すると、もう一方のトランザクションからレコードが見えなくなった。 つまり、あるトランザクションでレコードを削除した内容が、別のトランザクションから見えてしまっている。

mysql2> SELECT
    ->     *
    -> FROM
    ->     users;
Empty set (0.00 sec)

動作が確認できたらコミットしていないトランザクションをロールバックしておこう。

mysql2> ROLLBACK;
Query OK, 0 rows affected (0.00 sec)

REPEATABLE READ のときの挙動を確認しておく

念のため、トランザクション分離レベルを REPEATABLE READ にしたときの振る舞いも確認しておこう。

両方のプロンプトのトランザクション分離レベルを REPEATABLE READ に変更する。
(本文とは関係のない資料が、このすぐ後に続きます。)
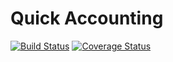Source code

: # Quick Accounting

[![Build Status](https://travis-ci.org/nenick/QuAcc.svg)](https://travis-ci.org/nenick/QuAcc) [![Coverage Status](https://coveralls.io/repos/nenick/QuAcc/badge.png)](https://coveralls.io/r/nenick/QuAcc)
mysql1> SET SESSION TRANSACTION ISOLATION LEVEL REPEATABLE READ;
Query OK, 0 rows affected (0.00 sec)

mysql2> SET SESSION TRANSACTION ISOLATION LEVEL REPEATABLE READ;
Query OK, 0 rows affected (0.00 sec)

サンプルとなるレコードをあらためて追加しておく。

mysql1> INSERT INTO users VALUES (1, "Alice");
Query OK, 1 row affected (0.00 sec)

ダーティーリードが生じないことを確認する

両方のプロンプトでトランザクションを開始する。

mysql1> START TRANSACTION;
Query OK, 0 rows affected (0.00 sec)

mysql2> START TRANSACTION;
Query OK, 0 rows affected (0.00 sec)

一方のプロンプトからレコードのカラムに変更を加える。

mysql1> UPDATE
    ->     users
    -> SET
    ->     name = 'Bob'
    -> WHERE
    ->     id = 1;
Query OK, 1 row affected (0.00 sec)
Rows matched: 1  Changed: 1  Warnings: 0

この時点でレコードを確認してもカラムは変更されていない。 つまり、ダーティーリードが生じていないことがわかる。

mysql2> SELECT
    ->     *
    -> FROM
    ->     users;
+----+-------+
| id | name  |
+----+-------+
|  1 | Alice |
+----+-------+
1 row in set (0.00 sec)

ノンリピータブルリードが生じないことを確認する

先ほどの状況から、変更を加えたトランザクションをコミットする。

mysql1> COMMIT;
Query OK, 0 rows affected (0.00 sec)

この状態でもう一方のトランザクションから確認してもレコードのカラムは変更されていない。 つまり、ノンリピータブルリードが生じていないことがわかる。

mysql2> SELECT
    ->     *
    -> FROM
    ->     users;
+----+-------+
| id | name  |
+----+-------+
|  1 | Alice |
+----+-------+
1 row in set (0.00 sec)

ファントムリードが生じないことを確認する

トランザクションをあらためて開始した上でレコードを削除してコミットする。

mysql1> START TRANSACTION;
Query OK, 0 rows affected (0.00 sec)

mysql1> DELETE
    -> FROM
    ->     users
    -> WHERE
    ->     id = 1;
Query OK, 1 row affected (0.00 sec)

mysql1> COMMIT;
Query OK, 0 rows affected (0.00 sec)

この状況でもう一方のトランザクションから確認してもレコードは存在しているように見える。 つまり、ファントムリードが生じていないことがわかる。

mysql2> SELECT
    ->     *
    -> FROM
    ->     users;
+----+-------+
| id | name  |
+----+-------+
|  1 | Alice |
+----+-------+
1 row in set (0.00 sec)

参考

https://www.microsoft.com/en-us/research/wp-content/uploads/2016/02/tr-95-51.pdfwww.microsoft.com

dev.mysql.com


  1. ただし、ANSI SQL における定義の曖昧さから、厳密にはより様々な現象が生じることが知られている。

  2. MySQL の InnoDB では生じない。